Live playground: https://rhmoller.github.io/lua2wasm/ — opens an in-browser editor that compiles and runs your Lua right on the page. No install needed.

For local development the default flow needs no Emscripten — just clang, cmake, Binaryen's wasm-as, and Node ≥ 22.

# 1. Build the compiler (a native binary)
CC=clang cmake -S . -B build -G Ninja
cmake --build build

# 2. Compile a Lua program to a .wasm module
echo 'print("hello from " .. "lua2wasm")' > /tmp/hello.lua
./build/lua2wasm /tmp/hello.lua -o /tmp/hello.wat
wasm-as --all-features --disable-custom-descriptors -o /tmp/hello.wasm /tmp/hello.wat

# 3. Run it
node --experimental-wasm-exnref runtime/host.mjs /tmp/hello.wasm
#   → hello from lua2wasm

Or wrap that module up as a self-contained HTML page (no server needed) with scripts/package-html.sh — see the Packaging section below.

Optional: the live playground

If you also have Emscripten on hand, there's a richer demo that cross-compiles the compiler itself to WASM and ships it to the browser.

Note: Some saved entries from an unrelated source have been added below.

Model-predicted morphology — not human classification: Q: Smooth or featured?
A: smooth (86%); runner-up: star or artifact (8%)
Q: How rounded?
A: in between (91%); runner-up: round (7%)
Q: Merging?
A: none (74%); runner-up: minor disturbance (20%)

CodeMirror editor on one side, output on the other, with a draggable splitter between them. Run compiles + runs your Lua entirely client-side; Show WAT flips the output to a syntax-highlighted view of the generated WebAssembly text, with foldable sections separating prelude / stdlib / user code / data segments. Catppuccin theming throughout, with a sun/moon toggle to flip between Mocha (dark) and Latte (light).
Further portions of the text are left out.